▶ **EXERCISE PROMPT**
Nothing but the lines from the start of the entries through the line holding "4: (87, 311, 0.38)" is to be repeated, exactly and with pictures excluded.
(Beginning of DATA IN THIS EXERCISE)
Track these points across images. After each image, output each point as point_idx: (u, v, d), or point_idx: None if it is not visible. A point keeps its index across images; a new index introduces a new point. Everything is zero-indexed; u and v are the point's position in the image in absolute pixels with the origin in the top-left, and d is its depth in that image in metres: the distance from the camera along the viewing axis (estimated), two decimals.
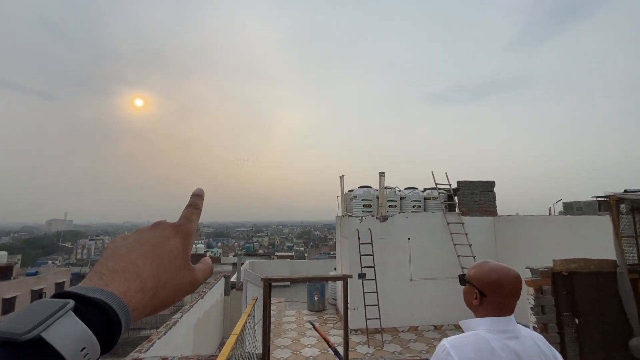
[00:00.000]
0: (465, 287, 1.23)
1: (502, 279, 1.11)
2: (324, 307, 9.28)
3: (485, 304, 1.13)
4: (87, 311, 0.38)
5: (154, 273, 0.40)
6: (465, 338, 1.07)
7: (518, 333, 1.08)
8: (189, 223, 0.46)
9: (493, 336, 1.05)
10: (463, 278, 1.25)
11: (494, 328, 1.07)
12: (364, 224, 7.70)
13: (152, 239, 0.42)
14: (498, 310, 1.11)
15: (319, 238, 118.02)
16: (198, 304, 5.53)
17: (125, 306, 0.38)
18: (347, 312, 3.31)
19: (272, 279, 3.06)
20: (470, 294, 1.18)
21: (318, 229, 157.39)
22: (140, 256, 0.40)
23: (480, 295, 1.13)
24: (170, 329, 3.99)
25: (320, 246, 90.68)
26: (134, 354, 3.11)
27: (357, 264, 7.34)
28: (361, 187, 8.61)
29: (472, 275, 1.19)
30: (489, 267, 1.16)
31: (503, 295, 1.11)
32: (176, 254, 0.42)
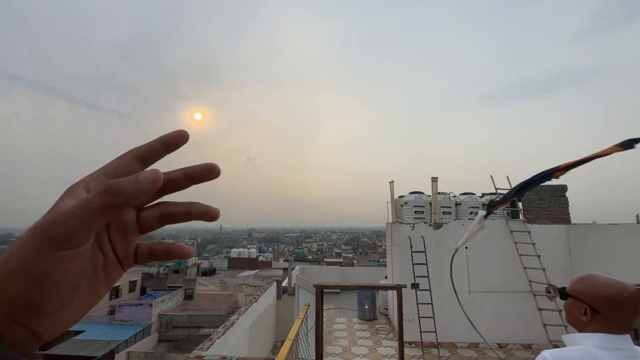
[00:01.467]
0: (568, 301, 1.14)
1: (619, 294, 1.01)
2: (375, 316, 9.05)
3: (598, 321, 1.03)
4: None
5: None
6: (570, 351, 0.99)
7: (635, 353, 0.96)
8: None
9: (604, 352, 0.95)
10: (564, 292, 1.16)
11: (605, 345, 0.97)
12: (416, 231, 7.39)
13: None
14: (614, 327, 1.00)
15: (367, 245, 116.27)
16: (252, 307, 5.75)
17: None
18: (402, 323, 3.18)
19: (324, 285, 3.06)
20: (577, 309, 1.09)
21: (366, 236, 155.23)
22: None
23: (592, 311, 1.04)
24: (228, 330, 4.20)
25: (369, 253, 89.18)
26: (196, 351, 3.32)
27: (409, 273, 7.05)
28: (412, 192, 8.31)
29: (579, 289, 1.10)
30: (601, 281, 1.06)
31: (621, 312, 1.01)
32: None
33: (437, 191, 7.69)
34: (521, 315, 6.65)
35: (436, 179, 7.69)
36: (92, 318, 24.08)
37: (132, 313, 23.04)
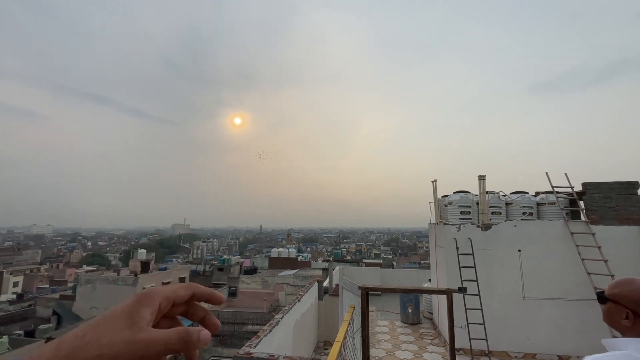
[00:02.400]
0: (607, 305, 1.14)
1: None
2: (419, 320, 8.77)
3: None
4: None
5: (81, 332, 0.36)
6: (613, 357, 0.97)
7: None
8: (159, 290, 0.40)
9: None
10: (602, 295, 1.17)
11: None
12: (463, 232, 7.04)
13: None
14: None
15: (407, 246, 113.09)
16: (295, 306, 5.84)
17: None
18: (452, 329, 3.02)
19: (369, 287, 3.01)
20: (617, 313, 1.09)
21: (406, 237, 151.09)
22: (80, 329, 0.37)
23: (635, 315, 1.05)
24: (274, 328, 4.30)
25: (409, 254, 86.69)
26: (245, 348, 3.44)
27: (455, 276, 6.73)
28: (457, 192, 7.92)
29: (619, 293, 1.10)
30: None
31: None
32: (120, 313, 0.37)
33: (485, 190, 7.26)
34: (585, 325, 6.05)
35: (483, 177, 7.27)
36: None
37: None
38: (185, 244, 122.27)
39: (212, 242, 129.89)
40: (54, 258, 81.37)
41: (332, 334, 8.28)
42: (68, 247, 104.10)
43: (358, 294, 3.48)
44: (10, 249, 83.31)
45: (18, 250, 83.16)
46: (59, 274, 57.50)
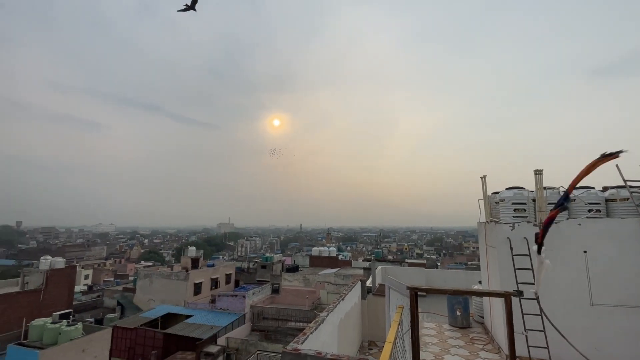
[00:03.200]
0: None
1: None
2: (469, 324, 8.32)
3: None
4: None
5: None
6: None
7: None
8: None
9: None
10: None
11: None
12: (517, 231, 6.53)
13: None
14: None
15: (452, 246, 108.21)
16: (340, 305, 5.83)
17: None
18: (512, 336, 2.80)
19: (418, 288, 2.90)
20: None
21: (451, 236, 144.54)
22: None
23: None
24: (319, 326, 4.33)
25: (454, 255, 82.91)
26: (292, 344, 3.50)
27: (510, 278, 6.28)
28: (510, 188, 7.37)
29: None
30: None
31: None
32: None
33: (543, 185, 6.67)
34: None
35: (540, 172, 6.68)
36: (198, 305, 27.70)
37: (229, 303, 25.73)
38: (230, 242, 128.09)
39: (255, 241, 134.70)
40: (117, 254, 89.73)
41: (376, 334, 8.15)
42: (128, 244, 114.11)
43: (405, 295, 3.37)
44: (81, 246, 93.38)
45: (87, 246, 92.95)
46: (122, 268, 63.35)
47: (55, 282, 26.57)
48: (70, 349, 14.48)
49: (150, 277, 32.45)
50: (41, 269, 26.83)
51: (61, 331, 15.00)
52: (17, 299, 23.97)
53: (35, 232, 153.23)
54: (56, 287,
(End of DATA IN THIS EXERCISE)
▶ **COMPLETED TASK**
Track these points across images. After each image, output each point as point_idx: (u, v, d), or point_idx: None if it is not visible. A point keeps its index across images; a new index introduces a new point. Everything is zero-indexed; u and v are the point's position in the image in absolute pixels with the origin in the top-left, and d is its depth in that image in metres: the distance from the camera along the viewing axis (estimated), two decimals.
[00:00.000]
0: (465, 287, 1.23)
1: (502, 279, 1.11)
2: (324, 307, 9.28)
3: (485, 304, 1.13)
4: (87, 311, 0.38)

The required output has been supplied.